-------- Auszug --------
Landeshauptstadt Stuttgart
Referat Soziales und gesellschaftliche Integration
Gz: SI
GRDrs 989/2017
Stuttgart,
10/26/2017



Haushalt 2018/2019

Unterlage für die 1. Lesung des Verwaltungsausschuss zur nichtöffentlichen Behandlung am 08.11.2017



Älteren Menschen Teilhabe ermöglichen

Beantwortung / Stellungnahme


Die interkulturelle Öffnung der Dienste und Einrichtungen der Altenhilfe ist von großer Bedeutung.

In der Landeshauptstadt Stuttgart leben 18.216 Migrantinnen und Migranten, die 65 Jahre und älter sind. Das entspricht in der genannten Altersgruppe einem Bevölkerungsanteil von 16,6 % (Stand: 31.12.2016). Es ist bekannt, dass ältere Migrantinnen und Migranten einen schlechteren gesundheitlichen Allgemeinzustand haben und der Beginn der Hilfe- bzw. Pflegebedürftigkeit daher früher einsetzt. Zum Beispiel haben die schlechtere Wohnsituation und/oder eingeschränkte sprachliche Verständigungsmöglichkeiten letztendlich auch Auswirkungen auf das Altern von Migrantinnen und Migranten. Eine sinnvolle und präventive Nutzung des Gesundheitssystems wird durch Sprachhindernisse und damit verbundene Informationsdefizite be- oder verhindert.
-------- Daten --------
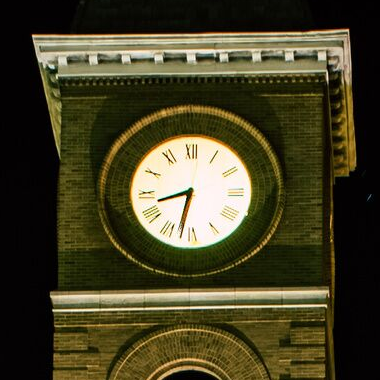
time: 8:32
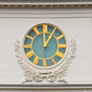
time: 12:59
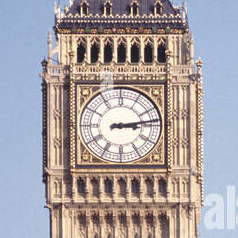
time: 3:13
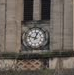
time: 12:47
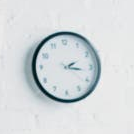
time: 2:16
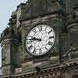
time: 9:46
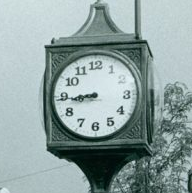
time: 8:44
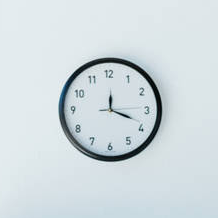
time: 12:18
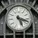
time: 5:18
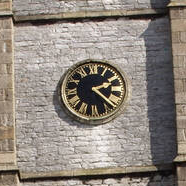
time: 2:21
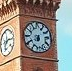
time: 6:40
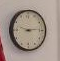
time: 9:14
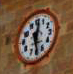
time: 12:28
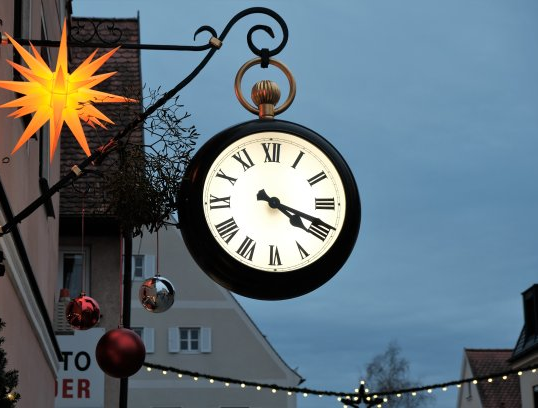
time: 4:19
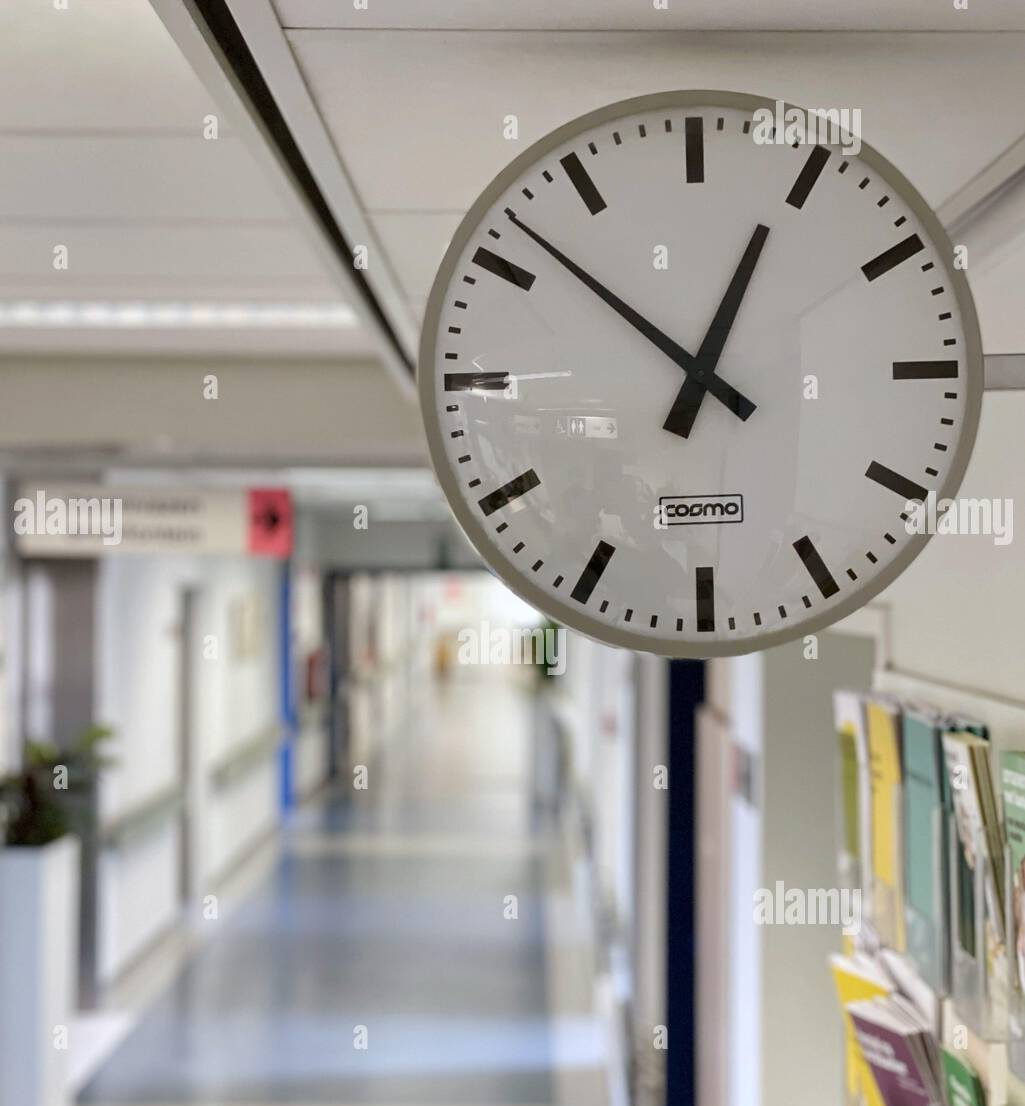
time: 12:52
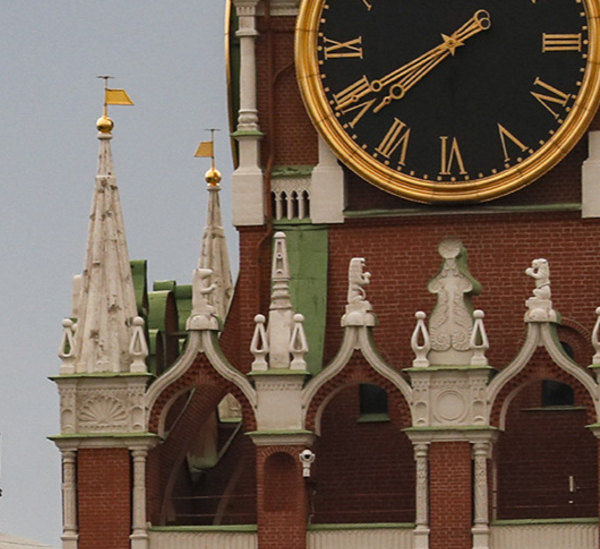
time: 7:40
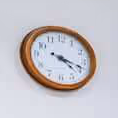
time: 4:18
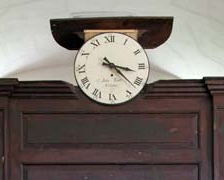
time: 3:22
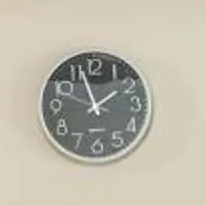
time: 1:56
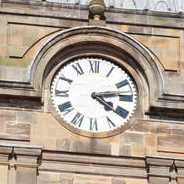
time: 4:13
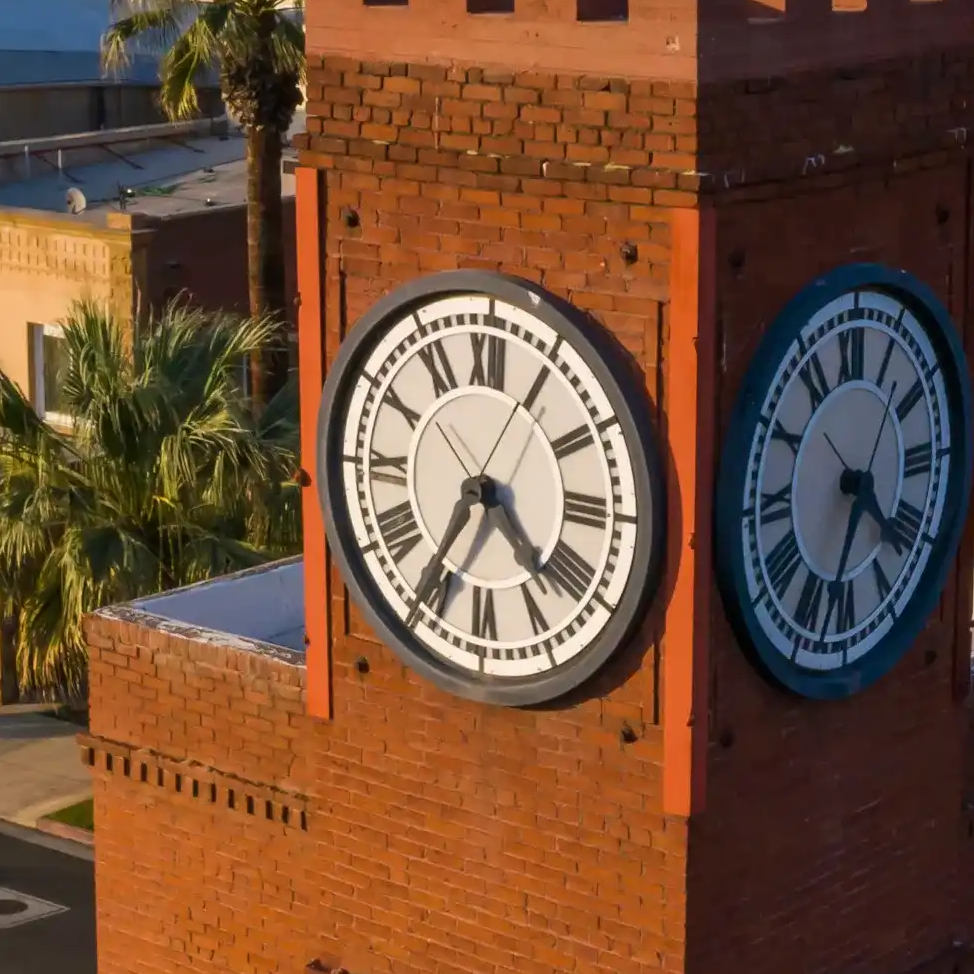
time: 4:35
--------
-------- Daten --------
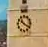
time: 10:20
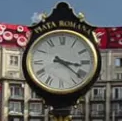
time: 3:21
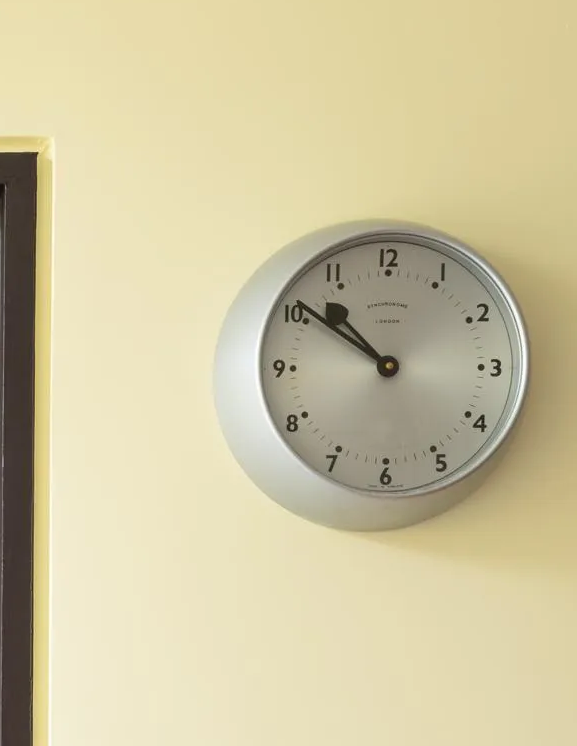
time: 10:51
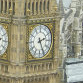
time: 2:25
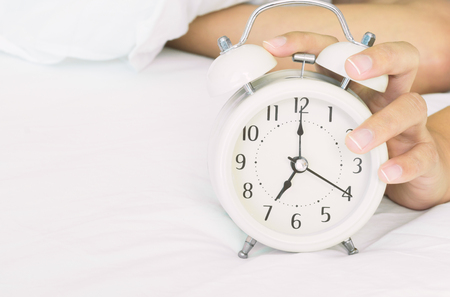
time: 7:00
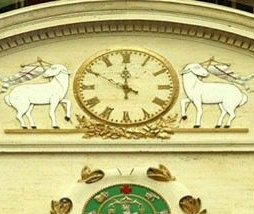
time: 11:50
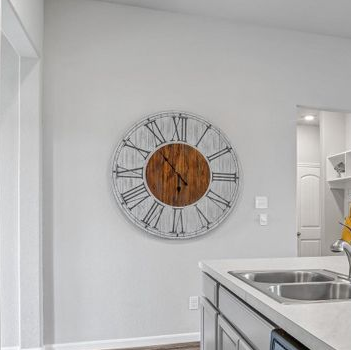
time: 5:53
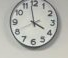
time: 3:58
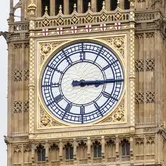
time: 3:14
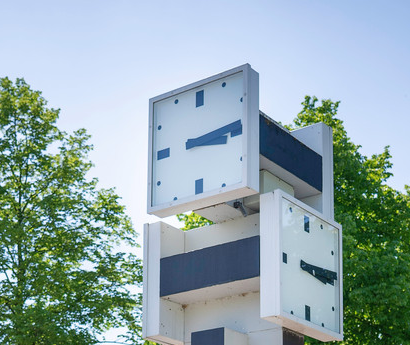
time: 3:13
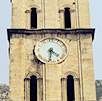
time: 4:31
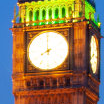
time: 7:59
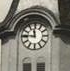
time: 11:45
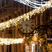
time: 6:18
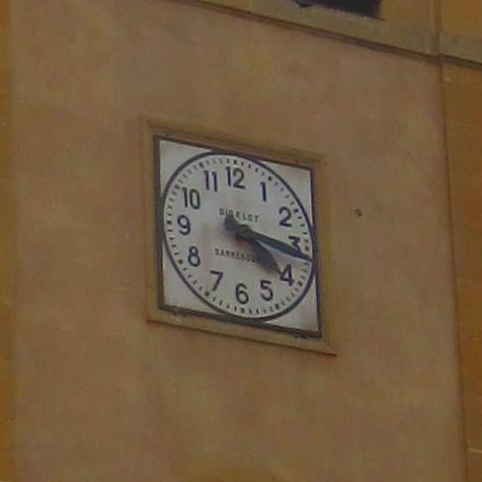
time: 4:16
--------
-------- Daten --------
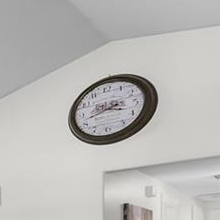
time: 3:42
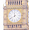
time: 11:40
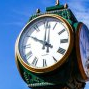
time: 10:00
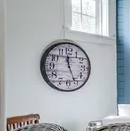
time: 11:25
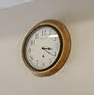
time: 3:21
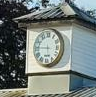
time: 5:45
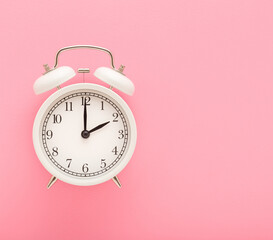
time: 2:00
--------
Aufgabe — Erkläre in ein bis drei Sätzen, warum laut dem Auszug die Hilfe- bzw. Pflegebedürftigkeit bei älteren Migrantinnen und Migranten früher beginnt. Die Daten sind eigenständiges Material und gehören nicht zum Auszug.

Lösung — Ältere Migrantinnen und Migranten haben einen schlechteren gesundheitlichen Allgemeinzustand, deshalb werden sie früher hilfe- bzw. pflegebedürftig. Als Beispiele für Einflüsse auf ihr Altern nennt der Auszug die schlechtere Wohnsituation und eingeschränkte sprachliche Verständigungsmöglichkeiten.